Justin Anderson owns a private practice, but he’s worked at Minnesota since 2011. He counsels athletes on a wide range of mental components that are directly linked to in-game performance.

“That can be everything from performance enhancement, working on the mental skills of the game,” he said, “to helping student-athletes overcome a lot of the stressors that may be causing anxiety and depression.”

Justin Anderson said athletes don’t seek help as much as the general population.

“A high-profile athlete doesn’t want to be in a counseling room where other students [who] may know them might be,” he said.

Hence the need for sports psychology — a discipline that has been around for nearly a century but has only recently turned into a common practice.

Aberman was one of the first sports psychologists hired by a college when Wisconsin brought him onboard in 1986.

Aberman has a private practice in the Twin Cities now. He’s worked with Gophers football, the Minnesota Vikings and the Minnesota Twins.

His role remains the same, college or pro.

“The role is to help [athletes] understand how their thoughts and their emotions impact their behavior,” Aberman said. “All the research that we know of indicates that emotional intelligence is more than twice as important as physical and technical ability alone.”

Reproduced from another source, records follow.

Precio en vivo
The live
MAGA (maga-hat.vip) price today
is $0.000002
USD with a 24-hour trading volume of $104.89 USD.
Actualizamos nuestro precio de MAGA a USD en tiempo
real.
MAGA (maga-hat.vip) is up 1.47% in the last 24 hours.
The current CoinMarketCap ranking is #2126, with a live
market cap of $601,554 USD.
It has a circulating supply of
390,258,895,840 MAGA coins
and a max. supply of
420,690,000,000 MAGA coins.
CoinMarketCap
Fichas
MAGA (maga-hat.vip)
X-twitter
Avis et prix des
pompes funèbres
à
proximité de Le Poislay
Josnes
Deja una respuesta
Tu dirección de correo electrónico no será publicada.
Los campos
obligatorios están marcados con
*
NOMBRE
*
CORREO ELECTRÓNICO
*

Aberman said an athlete’s emotional intelligence quotient plays a key role in his or her performance.

EQ measures an individual’s ability to control and evaluate his or her emotions — an important skill for high-performing athlete.

“One’s emotional intelligence will allow them access to [the physical] talent,” he said.

In order to combat extraneous circumstances, sports psychologists teach self-awareness using techniques like visualization and goal-setting.

Case and point: Tuesday evening.

Before baseball practice, Gophers players laid on their backs at the Gibson-Nagurski Football Complex — limbs limp, some with their hats covering their faces.

Gophers pitching coach Todd Oakes weaved in between players.

“Focus,” he’d repeat.

Still, easier said than done.

Justin Anderson said when athletes focus on the outcome more than the process, the results tend to be more negative.

“No matter what the situation is, how do they hold their attention and focus on the things that matter most?” he said. “That can be a really hard thing to do.”

Gophers men’s golf coach John Carlson said his team discusses mental factors of the sport on a regular basis.

“We don’t necessarily frame it as a sports psychology session,” Carlson said. “The mental side of the game is involved in every single play.”

Every year, Carlson said, a few golfers spend 15 hours with sports psychologists — typically the maximum time budgeted during the year.

Though sports psychology is more popular now than ever, “some people still see it at a luxury versus a necessity,” Aberman said.

John Anderson — one of the longest-tenured coaches at Minnesota — said he’d like to see additional emphasis on the sports sciences.

“People always tell you 90 percent of the game is mental,” he said. “Well, if 90 percent of the game is mental, you better spend some time on that. I agree with that.”